The closer one looks at recent scandals, the more it appears that enhanced public scrutiny explains them better than escalating mischief. Not just public scrutiny -- media scrutiny. It was Willamette Week, the alt-weekly in Portland, Ore., that broke the news about Kitzhaber steering government work to his fiancée. Fifty years ago, Willamette Week didn’t exist. Would the mainstream Portland papers of the 1960s have chased that story down and published it? I’m pretty sure they would not have.

Or take the case of  Bentley in Alabama. He was undone by his decision to fire the head of the Alabama Law Enforcement Agency, who then leaked details about the governor’s affair with a staff member and his use of state resources to conduct and cover it up. The information was leaked to the website AL.com, a consortium of Alabama newspapers and broadcast media. All of those news organizations were in business a generation ago, but would they have gone for the story? I don’t think so.

Reporters in the 1960s and 1970s were willing to pursue cases of financial corruption in public office. Sexual misconduct was something else altogether. Either the reporters felt that exposing it was breaking an unwritten code, or they didn’t want to jeopardize their access to those in power, or they didn’t think the public would want to read about it. Or, perhaps, all three.

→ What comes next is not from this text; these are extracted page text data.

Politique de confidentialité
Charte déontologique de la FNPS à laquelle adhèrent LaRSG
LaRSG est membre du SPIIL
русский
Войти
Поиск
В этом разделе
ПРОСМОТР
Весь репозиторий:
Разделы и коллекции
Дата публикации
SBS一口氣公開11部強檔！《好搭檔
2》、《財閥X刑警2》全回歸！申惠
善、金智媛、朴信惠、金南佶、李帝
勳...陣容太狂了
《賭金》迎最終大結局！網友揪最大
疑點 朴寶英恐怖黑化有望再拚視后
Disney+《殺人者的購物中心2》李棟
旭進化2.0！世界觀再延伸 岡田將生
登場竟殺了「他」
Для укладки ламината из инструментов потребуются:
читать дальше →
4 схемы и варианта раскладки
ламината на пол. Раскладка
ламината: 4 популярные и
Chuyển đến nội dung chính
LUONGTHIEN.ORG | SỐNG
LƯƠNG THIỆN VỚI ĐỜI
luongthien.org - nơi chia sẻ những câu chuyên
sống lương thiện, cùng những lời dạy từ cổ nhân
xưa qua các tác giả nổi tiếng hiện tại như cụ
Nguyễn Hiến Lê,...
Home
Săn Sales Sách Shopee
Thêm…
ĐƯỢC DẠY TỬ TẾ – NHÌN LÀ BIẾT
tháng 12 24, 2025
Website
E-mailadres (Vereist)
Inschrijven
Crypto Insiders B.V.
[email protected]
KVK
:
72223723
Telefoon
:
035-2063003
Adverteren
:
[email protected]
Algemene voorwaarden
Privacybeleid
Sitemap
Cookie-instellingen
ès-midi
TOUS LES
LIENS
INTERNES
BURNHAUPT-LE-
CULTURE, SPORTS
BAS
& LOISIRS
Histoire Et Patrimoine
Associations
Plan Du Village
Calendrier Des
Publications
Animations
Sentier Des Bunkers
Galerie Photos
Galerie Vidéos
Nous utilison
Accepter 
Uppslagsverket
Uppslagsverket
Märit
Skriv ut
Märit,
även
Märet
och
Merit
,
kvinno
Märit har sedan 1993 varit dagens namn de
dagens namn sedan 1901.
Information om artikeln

One weekend in December 1970, a state car carrying Maryland Gov. Marvin Mandel was in an accident in the dead of night on a rural road nowhere near the capital. Mandel was seriously injured. One person was killed. The governor explained he’d been on “official business” attending a meeting, but the entire state press corps and much of the state’s senior workforce knew what the business was: a secret visit to his mistress. Still, not a word about the circumstances of the incident appeared in print or on the air. Only years later, when Mandel’s wife charged him with adultery and evicted him from the governor’s mansion, did Mandel’s illicit relationship become a public issue. Today the juicy details behind the car wreck would have been in the next day’s Washington Post.

A matter of conjecture, to be sure. But I think there’s enough evidence to conclude that we are seeing a combination of new media appetites and new attitudes about sexual misdeeds, not an unprecedented epidemic of misbehavior among elected officials. We have opened Pandora’s Box. The contents were in there all along.